[BEGIN]
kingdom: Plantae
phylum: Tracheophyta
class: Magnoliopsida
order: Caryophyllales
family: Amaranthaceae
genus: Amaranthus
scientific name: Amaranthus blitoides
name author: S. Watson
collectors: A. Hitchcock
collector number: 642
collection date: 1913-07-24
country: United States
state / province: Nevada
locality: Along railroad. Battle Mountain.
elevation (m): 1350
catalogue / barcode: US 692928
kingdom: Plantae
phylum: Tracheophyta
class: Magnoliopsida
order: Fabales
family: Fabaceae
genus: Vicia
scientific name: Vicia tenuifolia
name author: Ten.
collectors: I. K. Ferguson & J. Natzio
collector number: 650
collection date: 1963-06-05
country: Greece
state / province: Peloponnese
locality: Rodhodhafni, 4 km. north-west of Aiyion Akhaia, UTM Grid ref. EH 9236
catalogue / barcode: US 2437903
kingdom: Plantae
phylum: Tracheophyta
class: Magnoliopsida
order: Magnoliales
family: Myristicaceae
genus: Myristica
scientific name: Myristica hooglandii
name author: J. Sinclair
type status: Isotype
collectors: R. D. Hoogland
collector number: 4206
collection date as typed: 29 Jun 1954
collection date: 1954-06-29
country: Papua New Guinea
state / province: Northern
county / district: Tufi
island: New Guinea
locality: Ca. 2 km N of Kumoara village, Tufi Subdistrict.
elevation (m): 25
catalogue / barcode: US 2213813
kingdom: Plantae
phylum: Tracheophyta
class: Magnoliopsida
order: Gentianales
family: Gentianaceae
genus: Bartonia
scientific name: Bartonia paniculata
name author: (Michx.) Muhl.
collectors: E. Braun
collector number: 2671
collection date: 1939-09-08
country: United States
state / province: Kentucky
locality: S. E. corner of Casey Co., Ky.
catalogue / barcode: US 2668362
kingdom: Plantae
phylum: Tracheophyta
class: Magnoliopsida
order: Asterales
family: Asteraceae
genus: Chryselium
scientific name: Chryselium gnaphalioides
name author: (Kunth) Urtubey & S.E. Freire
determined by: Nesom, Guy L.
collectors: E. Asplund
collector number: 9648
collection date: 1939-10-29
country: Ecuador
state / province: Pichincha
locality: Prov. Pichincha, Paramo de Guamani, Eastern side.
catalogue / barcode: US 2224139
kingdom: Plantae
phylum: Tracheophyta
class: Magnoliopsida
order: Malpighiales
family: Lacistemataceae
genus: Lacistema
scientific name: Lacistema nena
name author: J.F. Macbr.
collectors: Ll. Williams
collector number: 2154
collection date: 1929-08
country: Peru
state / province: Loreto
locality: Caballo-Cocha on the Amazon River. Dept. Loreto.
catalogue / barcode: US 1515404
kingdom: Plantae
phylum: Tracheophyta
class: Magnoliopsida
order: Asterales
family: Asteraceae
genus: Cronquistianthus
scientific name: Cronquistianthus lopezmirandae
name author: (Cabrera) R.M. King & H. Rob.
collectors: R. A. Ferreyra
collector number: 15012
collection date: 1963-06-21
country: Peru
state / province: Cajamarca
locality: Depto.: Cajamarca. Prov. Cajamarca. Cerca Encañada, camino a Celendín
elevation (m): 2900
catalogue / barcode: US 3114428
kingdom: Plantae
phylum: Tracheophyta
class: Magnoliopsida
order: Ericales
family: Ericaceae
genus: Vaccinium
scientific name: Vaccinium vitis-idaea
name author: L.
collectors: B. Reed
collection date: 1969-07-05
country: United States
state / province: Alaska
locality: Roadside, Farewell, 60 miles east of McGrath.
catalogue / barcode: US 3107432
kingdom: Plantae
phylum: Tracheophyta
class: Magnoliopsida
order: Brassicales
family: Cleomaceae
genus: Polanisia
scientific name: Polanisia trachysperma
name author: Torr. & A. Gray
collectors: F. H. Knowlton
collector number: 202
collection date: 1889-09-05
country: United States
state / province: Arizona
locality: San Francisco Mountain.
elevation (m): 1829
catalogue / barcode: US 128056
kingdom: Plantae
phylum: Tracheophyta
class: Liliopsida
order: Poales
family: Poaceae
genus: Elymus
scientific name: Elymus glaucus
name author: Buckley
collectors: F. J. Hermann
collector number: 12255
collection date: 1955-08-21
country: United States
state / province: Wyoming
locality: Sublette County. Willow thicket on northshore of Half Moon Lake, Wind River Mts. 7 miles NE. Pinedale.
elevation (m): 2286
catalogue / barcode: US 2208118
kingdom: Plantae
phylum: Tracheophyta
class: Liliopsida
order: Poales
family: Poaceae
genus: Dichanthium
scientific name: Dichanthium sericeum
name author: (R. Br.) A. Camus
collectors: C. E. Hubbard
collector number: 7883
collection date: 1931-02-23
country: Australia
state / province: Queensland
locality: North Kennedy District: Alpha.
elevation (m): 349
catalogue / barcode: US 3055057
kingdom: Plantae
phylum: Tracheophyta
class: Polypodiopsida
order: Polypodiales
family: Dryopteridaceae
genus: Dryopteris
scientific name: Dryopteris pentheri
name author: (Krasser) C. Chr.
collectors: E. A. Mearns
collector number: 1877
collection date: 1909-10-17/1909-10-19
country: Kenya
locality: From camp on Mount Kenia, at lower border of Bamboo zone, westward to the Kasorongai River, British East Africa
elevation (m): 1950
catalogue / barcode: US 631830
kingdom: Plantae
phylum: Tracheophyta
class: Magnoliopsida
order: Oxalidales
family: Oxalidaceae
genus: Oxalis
[END]
:: Given exercise ::
Please pick out every line in the items above that contains the string "barcode" and copy each of those lines. Case counts, so treat uppercase and lowercase letters as different.

:: Result for this exercise ::
catalogue / barcode: US 692928
catalogue / barcode: US 2437903
catalogue / barcode: US 2213813
catalogue / barcode: US 2668362
catalogue / barcode: US 2224139
catalogue / barcode: US 1515404
catalogue / barcode: US 3114428
catalogue / barcode: US 3107432
catalogue / barcode: US 128056
catalogue / barcode: US 2208118
catalogue / barcode: US 3055057
catalogue / barcode: US 631830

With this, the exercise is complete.